• _TASK INSTRUCTIONS_: Could you copy the records below exactly, keeping none of the images?

(Structured page parsing data)
----------
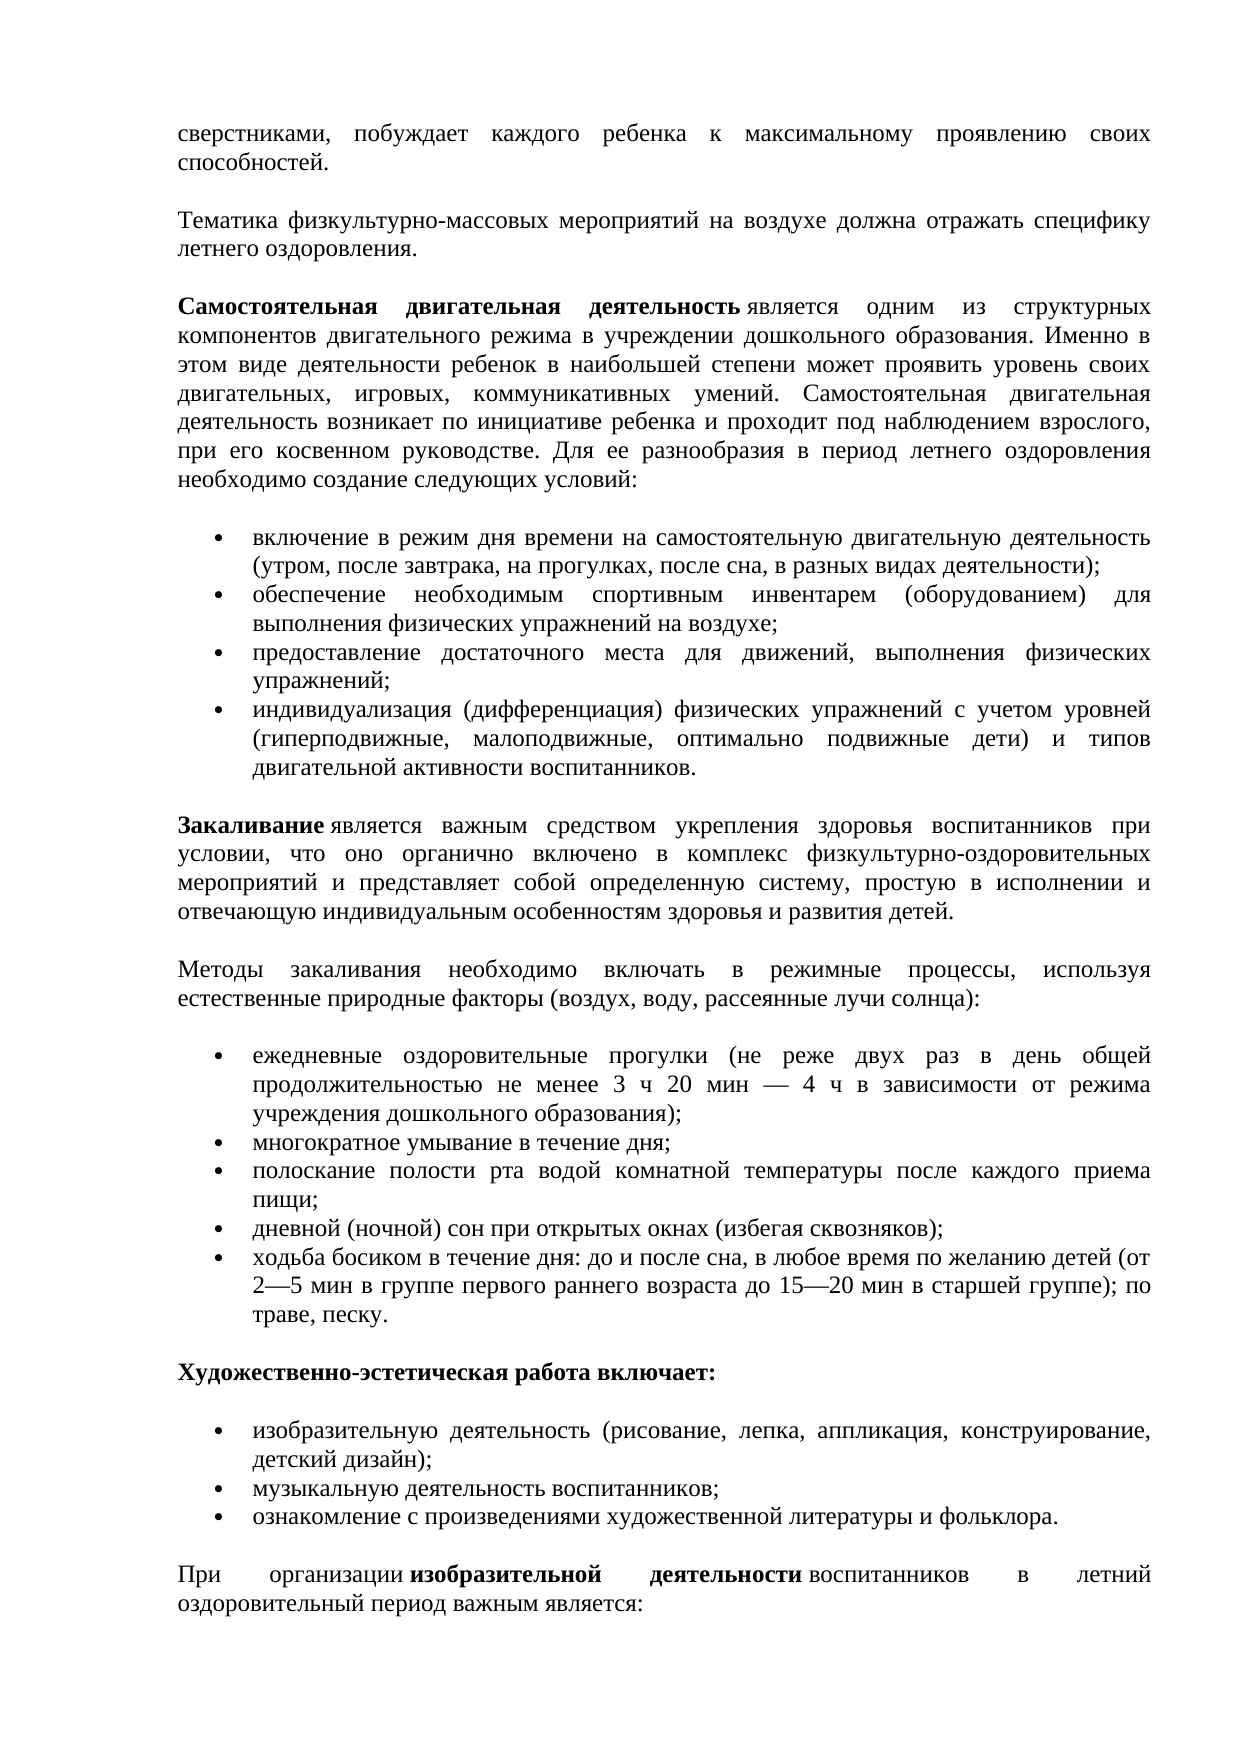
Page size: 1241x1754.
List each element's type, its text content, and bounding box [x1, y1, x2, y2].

list полоскание полости рта водой комнатной температуры после каждого приема пищи; [215, 1156, 1152, 1213]
text При организации изобразительной деятельности воспитанников в летний оздоровительный период важным является: [177, 1559, 1152, 1617]
list дневной (ночной) сон при открытых окнах (избегая сквозняков); [215, 1213, 1152, 1242]
list индивидуализация (дифференциация) физических упражнений с учетом уровней (гиперподвижные, малоподвижные, оптимально подвижные дети) и типов двигательной активности воспитанников. [215, 694, 1152, 781]
list многократное умывание в течение дня; [215, 1127, 1152, 1156]
list музыкальную деятельность воспитанников; [215, 1473, 1152, 1501]
text Самостоятельная двигательная деятельность является одним из структурных компонентов двигательного режима в учреждении дошкольного образования. Именно в этом виде деятельности ребенок в наибольшей степени может проявить уровень своих двигательных, игровых, коммуникативных умений. Самостоятельная двигательная деятельность возникает по инициативе ребенка и проходит под наблюдением взрослого, при его косвенном руководстве. Для ее разнообразия в период летнего оздоровления необходимо создание следующих условий: [177, 291, 1152, 493]
text Тематика физкультурно-массовых мероприятий на воздухе должна отражать специфику летнего оздоровления. [177, 205, 1152, 262]
list включение в режим дня времени на самостоятельную двигательную деятельность (утром, после завтрака, на прогулках, после сна, в разных видах деятельности); [215, 522, 1152, 579]
list предоставление достаточного места для движений, выполнения физических упражнений; [215, 637, 1152, 694]
text Закаливание является важным средством укрепления здоровья воспитанников при условии, что оно органично включено в комплекс физкультурно-оздоровительных мероприятий и представляет собой определенную систему, простую в исполнении и отвечающую индивидуальным особенностям здоровья и развития детей. [177, 810, 1152, 925]
list ознакомление с произведениями художественной литературы и фольклора. [215, 1501, 1152, 1530]
text Методы закаливания необходимо включать в режимные процессы, используя естественные природные факторы (воздух, воду, рассеянные лучи солнца): [177, 954, 1152, 1011]
list ходьба босиком в течение дня: до и после сна, в любое время по желанию детей (от 2—5 мин в группе первого раннего возраста до 15—20 мин в старшей группе); по траве, песку. [215, 1242, 1152, 1328]
text Художественно-эстетическая работа включает: [177, 1357, 1152, 1386]
list обеспечение необходимым спортивным инвентарем (оборудованием) для выполнения физических упражнений на воздухе; [215, 579, 1152, 637]
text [177, 118, 1152, 176]
list ежедневные оздоровительные прогулки (не реже двух раз в день общей продолжительностью не менее 3 ч 20 мин — 4 ч в зависимости от режима учреждения дошкольного образования); [215, 1041, 1152, 1127]
list изобразительную деятельность (рисование, лепка, аппликация, конструирование, детский дизайн); [215, 1415, 1152, 1473]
----------
• _ANSWER FOR THE TASK_:
Page size: 1241x1754.
List each element's type, its text content, and bounding box [x1, y1, x2, y2].

list полоскание полости рта водой комнатной температуры после каждого приема пищи; [215, 1156, 1152, 1213]
text При организации изобразительной деятельности воспитанников в летний оздоровительный период важным является: [177, 1559, 1152, 1617]
list дневной (ночной) сон при открытых окнах (избегая сквозняков); [215, 1213, 1152, 1242]
list индивидуализация (дифференциация) физических упражнений с учетом уровней (гиперподвижные, малоподвижные, оптимально подвижные дети) и типов двигательной активности воспитанников. [215, 694, 1152, 781]
list многократное умывание в течение дня; [215, 1127, 1152, 1156]
list музыкальную деятельность воспитанников; [215, 1473, 1152, 1501]
text Самостоятельная двигательная деятельность является одним из структурных компонентов двигательного режима в учреждении дошкольного образования. Именно в этом виде деятельности ребенок в наибольшей степени может проявить уровень своих двигательных, игровых, коммуникативных умений. Самостоятельная двигательная деятельность возникает по инициативе ребенка и проходит под наблюдением взрослого, при его косвенном руководстве. Для ее разнообразия в период летнего оздоровления необходимо создание следующих условий: [177, 291, 1152, 493]
text Тематика физкультурно-массовых мероприятий на воздухе должна отражать специфику летнего оздоровления. [177, 205, 1152, 262]
list включение в режим дня времени на самостоятельную двигательную деятельность (утром, после завтрака, на прогулках, после сна, в разных видах деятельности); [215, 522, 1152, 579]
list предоставление достаточного места для движений, выполнения физических упражнений; [215, 637, 1152, 694]
text Закаливание является важным средством укрепления здоровья воспитанников при условии, что оно органично включено в комплекс физкультурно-оздоровительных мероприятий и представляет собой определенную систему, простую в исполнении и отвечающую индивидуальным особенностям здоровья и развития детей. [177, 810, 1152, 925]
list ознакомление с произведениями художественной литературы и фольклора. [215, 1501, 1152, 1530]
text Методы закаливания необходимо включать в режимные процессы, используя естественные природные факторы (воздух, воду, рассеянные лучи солнца): [177, 954, 1152, 1011]
list ходьба босиком в течение дня: до и после сна, в любое время по желанию детей (от 2—5 мин в группе первого раннего возраста до 15—20 мин в старшей группе); по траве, песку. [215, 1242, 1152, 1328]
text Художественно-эстетическая работа включает: [177, 1357, 1152, 1386]
list обеспечение необходимым спортивным инвентарем (оборудованием) для выполнения физических упражнений на воздухе; [215, 579, 1152, 637]
text [177, 118, 1152, 176]
list ежедневные оздоровительные прогулки (не реже двух раз в день общей продолжительностью не менее 3 ч 20 мин — 4 ч в зависимости от режима учреждения дошкольного образования); [215, 1041, 1152, 1127]
list изобразительную деятельность (рисование, лепка, аппликация, конструирование, детский дизайн); [215, 1415, 1152, 1473]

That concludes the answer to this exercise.